The kids are gone. What now?
- Stephanie White
- Sep 1, 2024
- 3 min read
Updated: Sep 5, 2024
My wife Steph and I recently celebrated our 25th wedding anniversary on August 28th. Two days later we dropped our youngest son off at Dalhousie University in Halifax, Nova Scotia. We live 1,807 kilometres away in Aurora, Ontario a commutable and quaint town about 45 minutes north of Toronto. Our eldest son graduated university in the spring, finishing his Bachelor of Arts in Communications from Wilfred Laurier University about 120 kms from our family home. He moved back, but with a demanding job in the kitchen of a gourmet restaurant, we do not see him that much. While this may feel like content, it is not, it is context.

Steph and I are in the middle of trying to figure out our next steps. I am almost 55, she is way younger than me (her words), turning 52 back in April. We both have jobs, mine stable with a bank, hers entrepreneurial, running her own design firm, which is successful, but not as predictable.
We have spent 88 per cent of our marriage years immersed in the activities, opportunities, demands, desires and absolute wonder of being parents. It is how we identify and relate to one another. It absolutely dominates our communication and conversations and has jointly become likely our greatest accomplishment. Through a myriad of fuckery, our two giant boys have evolved into two grown up men. And pretty awesome ones at that. We are lucky but we also have to take a little bit of credit. I take more than she does, but in actuality is likely reversed. Just don’t tell her I said that.

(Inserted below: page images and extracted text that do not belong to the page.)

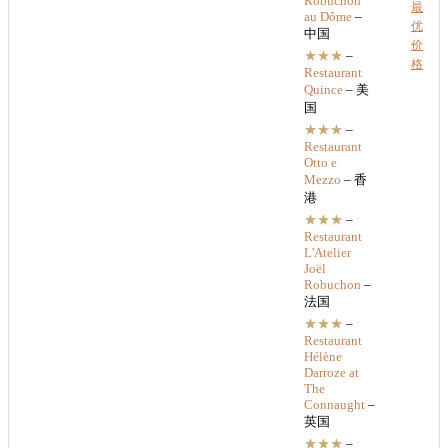
Robuchon
最
au Dôme
–
优
中国
价
★★★
–
格
Restaurant
Quince
– 美
国
★★★
–
Restaurant
Otto e
Mezzo
– 香
港
★★★
–
Restaurant
L'Atelier
Joël
Robuchon
–
法国
★★★
–
Restaurant
Hélène
Darroze at
The
Connaught
–
英国
★★★
–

But what now? Yeah, yeah we are not true empty nesters. Hudson, our eldest still lives at home, moving back with rest of the graduates who can’t afford housing right away. But we never see him, he works 2pm to 12am almost every day in the kitchen, so we only get late night blips when he is lonely and wants to talk to someone about his shift. Or mid-afternoon see you laters as he leaves almost immediately after waking up. So, he is here, but not really. So that leaves us. Old friends, even older lovers, looking at each other, twiddling our mental thumbs, trying desperately to not make watching a Netflix series our only connection point.

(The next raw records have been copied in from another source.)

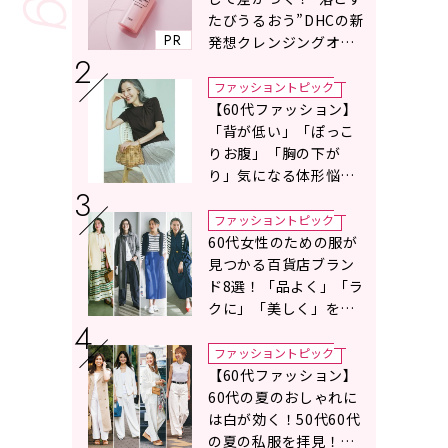
たびうるおう”DHCの新
PR
発想クレンジングオイ
ルに注目
ファッショントピック
【60代ファッション】
「背が低い」「ぽっこ
りお腹」「胸の下が
り」気になる体形悩み
をカバーする〈Tシャツ
の選び方〉をスタイリ
ファッショントピック
スト地曳いく子さんが
60代女性のための服が
アドバイス！
見つかる百貨店ブラン
ド8選！「品よく」「ラ
クに」「美しく」を叶
える服がずらり
ファッショントピック
【60代ファッション】
60代の夏のおしゃれに
は白が効く！50代60代
の夏の私服を拝見！白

Now that planning family meals, gathering dishes from rooms, or gagging at the scent of the nine hundred pairs of shoes will no longer dominate our lives, what else is there?
So, we started this. EmptyNestyBesties. Pretty much the cringiest name of a content play you could imagine. But man does it sound good when you sing it. We don’t know what this is yet, but after a dinner party with friends last night, we got some validation that we are not alone in this stage of our lives. Many other couples there were already in, or on the cusp of being with one another (or by themselves) without the demands and joys of living with their kids. Lots of what do I do now and a few thank God they are gone. So basically, both tears of sadness and tears of joy and lots of red wine.
I will blog post more as I like to write more. Steph sees beauty in everything and turns that into making everything she does beautiful so she will handle that part of this adventure. Whether it grows into something, we do not know, but is hopefully the first of many new things we are going to try together and maybe build a community of like-minded people along the way.